What to produce: Rewrite the Pokemon Go article from "On the evening" to "of their own.", swapping "Team Yellow" for "Team Blue".

Sierrah Owen, 19, home on break from college, said she’s found herself walking more.

“I think I’ve walked upward of 40 kilometers.”

That could have benefits besides the fun of playing the game.

SimilarWeb reported this week that players are using Pokemon Go for an average of 43 minutes a day – more than Whatsapp, Instagram or Snapchat. Since the game makes players walk around to hunt Pokemon, it means an average man playing the game for seven days would burn 1,795 calories – and a woman would burn 1,503.

While the original video game franchise and the popular “Pokemon” collectible card game especially appealed to young millennials, “Pokemon Go” is attracting players from all age groups and walks of life.

“You’re seeing every age group playing this game,” McCartin said.

Ackeret said he saw a report on the “Late Show,” hosted by Stephen Colbert, and expects that kind of exposure to increase the number of people playing.

“I think older people will get into it,” McCartin said.

Sweet Home Junior High teachers Mark and Lana Holden have been spotted playing; and flipping his phone around, City Councilor James Goble let this reporter know in no uncertain terms that he was interrupting some serious business while inquiring about a public records issue between City Council meetings on July 12. Goble had discovered that the Poke Stops at City Hall and the Hope Center are both within range of the City Council Chamber.

“My daughter, Keisha, was out and about with her friends, her mom and stepdad playing it,” he said. It sounded like fun. After church on July 10, he downloaded the game and went out looking for Pokemon with his boys, Eli and Ayden.

“I found out afterward we had walked about two miles, catching Pokemon,” Goble said. While the game has had some negatives associated with it, he said, it’s got a lot of positives. It’s teaching his children about the global positioning system, and it gets them out and around town.

“I enjoy it,” he said. “I was catching them right with them. It’s harmless fun. The boys are wanting to get out and do stuff.”

The day he downloaded it, the weather was a little wet with sprinkling. Normally, that would mean X-Box or something in the garage, Goble said, but his boys wanted to get outside and chase Pokemon, taking turns catching them on their father’s phone.

On the evening of Monday, July 11, Lucas said, the City Hall area had at least 30 people playing.

Late at night, Team Yellow players John Drury and Casey Rossio love staking out a space on Kalmia Street between the Genealogical Society, Hope Center and City Hall, three Poke Stops that all can be in range at the same time. They toss out a lure, which attracts Pokemon, and wait. Players constantly pull up to reap the benefits and drop lures of their own.

It’s hard to quantify how well different teams are doing in Sweet Home, McCartin said. “You definitely have seen red gyms be most dominant most days.”

In Lebanon, it’s all blue, she said.

Local police have heard from people concerned about loiterers.

Sweet Home Police Department recorded at least four calls last week for suspicious circumstances on Monday, July 11, four days after the game was released.

In each of those cases, the police found “Pokemon Go” players and left them to their virtual world competition.

It hasn’t caused any problems in Sweet Home, said Police Chief Jeff Lynn, but elsewhere, “there’s been some tragedies associated with it, people not paying attention.”

For instance, a Portland man crashed his brother’s car into a tree in central New York Thursday, July 14, according to the Auburn N.Y. Police Department, while playing Pokemon Go on his smartphone. Steven Cary, 28, reportedly suffered a broken ankle and cuts to both legs. The car was demolished. Cary was ticketed for using a mobile device while driving and failing to remain in his lane.

Lynn urged players to “be safe and pay attention and have fun.”

He said he doesn’t know if any police officers are playing, but he hasn’t asked either.

“I had to ask my kids to show me what this is,” Lynn said.

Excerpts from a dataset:

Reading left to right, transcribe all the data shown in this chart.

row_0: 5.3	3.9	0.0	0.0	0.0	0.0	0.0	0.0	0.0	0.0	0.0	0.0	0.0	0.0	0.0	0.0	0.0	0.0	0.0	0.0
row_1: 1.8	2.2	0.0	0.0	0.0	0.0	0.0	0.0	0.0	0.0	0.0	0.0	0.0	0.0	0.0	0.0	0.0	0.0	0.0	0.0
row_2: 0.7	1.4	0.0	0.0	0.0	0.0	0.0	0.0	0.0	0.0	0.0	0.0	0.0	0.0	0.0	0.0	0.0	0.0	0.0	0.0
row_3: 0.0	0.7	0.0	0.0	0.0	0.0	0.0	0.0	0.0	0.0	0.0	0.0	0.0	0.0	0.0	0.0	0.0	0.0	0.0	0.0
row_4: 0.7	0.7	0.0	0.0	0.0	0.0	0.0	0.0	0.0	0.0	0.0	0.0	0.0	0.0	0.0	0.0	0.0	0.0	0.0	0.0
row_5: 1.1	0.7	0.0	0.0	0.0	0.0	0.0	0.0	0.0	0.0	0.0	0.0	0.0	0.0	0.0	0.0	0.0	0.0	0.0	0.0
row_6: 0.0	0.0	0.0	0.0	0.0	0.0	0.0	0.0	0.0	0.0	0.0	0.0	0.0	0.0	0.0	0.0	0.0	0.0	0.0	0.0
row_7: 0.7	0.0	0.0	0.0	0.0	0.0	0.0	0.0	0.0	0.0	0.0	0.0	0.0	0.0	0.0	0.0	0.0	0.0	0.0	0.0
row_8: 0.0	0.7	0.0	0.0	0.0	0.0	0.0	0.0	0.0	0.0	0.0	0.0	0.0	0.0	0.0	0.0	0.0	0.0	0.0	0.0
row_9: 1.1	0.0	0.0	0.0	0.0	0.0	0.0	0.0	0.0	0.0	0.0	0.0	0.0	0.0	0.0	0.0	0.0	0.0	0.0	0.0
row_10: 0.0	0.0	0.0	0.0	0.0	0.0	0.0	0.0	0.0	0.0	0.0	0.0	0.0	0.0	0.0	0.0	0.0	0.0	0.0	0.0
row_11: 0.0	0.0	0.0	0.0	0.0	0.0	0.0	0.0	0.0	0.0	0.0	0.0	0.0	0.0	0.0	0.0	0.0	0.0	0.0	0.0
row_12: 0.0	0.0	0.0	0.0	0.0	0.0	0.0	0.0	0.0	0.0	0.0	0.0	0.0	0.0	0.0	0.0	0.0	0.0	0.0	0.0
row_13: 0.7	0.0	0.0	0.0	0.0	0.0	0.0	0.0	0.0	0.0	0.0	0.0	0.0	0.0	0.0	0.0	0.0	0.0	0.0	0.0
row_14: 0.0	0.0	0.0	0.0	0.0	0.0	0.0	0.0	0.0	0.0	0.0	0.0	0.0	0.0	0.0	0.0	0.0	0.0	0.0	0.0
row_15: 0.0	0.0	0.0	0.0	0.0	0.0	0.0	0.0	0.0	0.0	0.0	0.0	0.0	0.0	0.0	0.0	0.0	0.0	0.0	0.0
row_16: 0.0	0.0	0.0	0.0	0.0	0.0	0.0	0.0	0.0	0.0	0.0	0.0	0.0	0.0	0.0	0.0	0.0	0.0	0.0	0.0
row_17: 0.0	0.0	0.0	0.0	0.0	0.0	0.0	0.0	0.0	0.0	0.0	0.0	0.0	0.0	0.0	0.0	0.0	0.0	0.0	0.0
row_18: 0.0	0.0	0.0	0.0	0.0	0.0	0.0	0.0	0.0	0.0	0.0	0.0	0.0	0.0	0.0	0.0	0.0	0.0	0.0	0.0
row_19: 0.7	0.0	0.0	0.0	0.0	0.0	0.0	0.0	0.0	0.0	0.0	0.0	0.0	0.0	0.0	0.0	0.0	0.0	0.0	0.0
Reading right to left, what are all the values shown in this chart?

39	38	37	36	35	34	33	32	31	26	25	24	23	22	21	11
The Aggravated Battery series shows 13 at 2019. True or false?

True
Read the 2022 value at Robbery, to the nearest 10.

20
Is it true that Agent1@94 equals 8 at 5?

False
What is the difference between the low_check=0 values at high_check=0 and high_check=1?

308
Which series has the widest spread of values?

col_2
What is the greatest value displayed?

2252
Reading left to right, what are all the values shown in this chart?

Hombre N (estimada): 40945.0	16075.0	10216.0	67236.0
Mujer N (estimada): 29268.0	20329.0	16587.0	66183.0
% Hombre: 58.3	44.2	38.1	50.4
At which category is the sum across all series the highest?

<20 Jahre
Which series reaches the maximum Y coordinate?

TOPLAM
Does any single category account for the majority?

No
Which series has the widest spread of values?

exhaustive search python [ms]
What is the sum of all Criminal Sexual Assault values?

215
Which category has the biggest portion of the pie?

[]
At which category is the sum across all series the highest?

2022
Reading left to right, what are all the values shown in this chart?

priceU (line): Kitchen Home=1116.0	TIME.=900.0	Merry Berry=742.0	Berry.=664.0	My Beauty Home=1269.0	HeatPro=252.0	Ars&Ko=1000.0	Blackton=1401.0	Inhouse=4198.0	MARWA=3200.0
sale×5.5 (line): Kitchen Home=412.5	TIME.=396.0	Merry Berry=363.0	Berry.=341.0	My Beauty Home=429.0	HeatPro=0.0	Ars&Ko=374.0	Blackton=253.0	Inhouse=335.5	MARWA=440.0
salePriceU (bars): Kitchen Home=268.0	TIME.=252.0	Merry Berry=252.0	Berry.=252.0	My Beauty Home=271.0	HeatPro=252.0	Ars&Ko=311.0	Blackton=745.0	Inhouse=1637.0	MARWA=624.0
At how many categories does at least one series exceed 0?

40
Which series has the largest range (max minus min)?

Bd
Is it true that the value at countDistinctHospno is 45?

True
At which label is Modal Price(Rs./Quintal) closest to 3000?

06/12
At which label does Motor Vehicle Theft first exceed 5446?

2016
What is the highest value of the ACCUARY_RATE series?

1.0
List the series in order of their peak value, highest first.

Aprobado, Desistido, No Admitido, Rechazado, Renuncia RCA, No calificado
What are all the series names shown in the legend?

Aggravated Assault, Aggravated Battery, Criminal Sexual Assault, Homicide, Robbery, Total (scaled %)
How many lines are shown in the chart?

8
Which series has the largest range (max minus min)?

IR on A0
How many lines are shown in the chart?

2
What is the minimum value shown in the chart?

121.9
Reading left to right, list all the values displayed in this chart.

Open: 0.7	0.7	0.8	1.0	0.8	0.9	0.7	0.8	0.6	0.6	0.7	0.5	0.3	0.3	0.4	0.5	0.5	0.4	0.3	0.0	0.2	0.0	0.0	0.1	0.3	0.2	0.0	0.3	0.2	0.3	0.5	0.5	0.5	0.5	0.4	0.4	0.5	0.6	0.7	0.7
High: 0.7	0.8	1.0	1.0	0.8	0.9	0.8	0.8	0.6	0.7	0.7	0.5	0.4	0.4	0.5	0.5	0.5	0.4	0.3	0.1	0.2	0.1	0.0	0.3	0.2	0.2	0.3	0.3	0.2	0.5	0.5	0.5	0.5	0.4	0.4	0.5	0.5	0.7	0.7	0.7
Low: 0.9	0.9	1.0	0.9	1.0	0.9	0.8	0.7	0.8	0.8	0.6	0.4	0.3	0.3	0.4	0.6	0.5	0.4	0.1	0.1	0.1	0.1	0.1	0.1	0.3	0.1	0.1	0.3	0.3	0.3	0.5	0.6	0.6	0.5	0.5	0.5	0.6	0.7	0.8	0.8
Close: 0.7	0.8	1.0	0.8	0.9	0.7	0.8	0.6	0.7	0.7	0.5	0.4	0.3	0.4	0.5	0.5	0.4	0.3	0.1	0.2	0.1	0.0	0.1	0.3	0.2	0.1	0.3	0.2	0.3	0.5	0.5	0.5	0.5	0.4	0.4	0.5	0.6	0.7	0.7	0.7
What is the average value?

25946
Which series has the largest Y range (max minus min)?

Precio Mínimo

Result below:
On the evening of Monday, July 11, Lucas said, the City Hall area had at least 30 people playing.

Late at night, Team Blue players John Drury and Casey Rossio love staking out a space on Kalmia Street between the Genealogical Society, Hope Center and City Hall, three Poke Stops that all can be in range at the same time. They toss out a lure, which attracts Pokemon, and wait. Players constantly pull up to reap the benefits and drop lures of their own.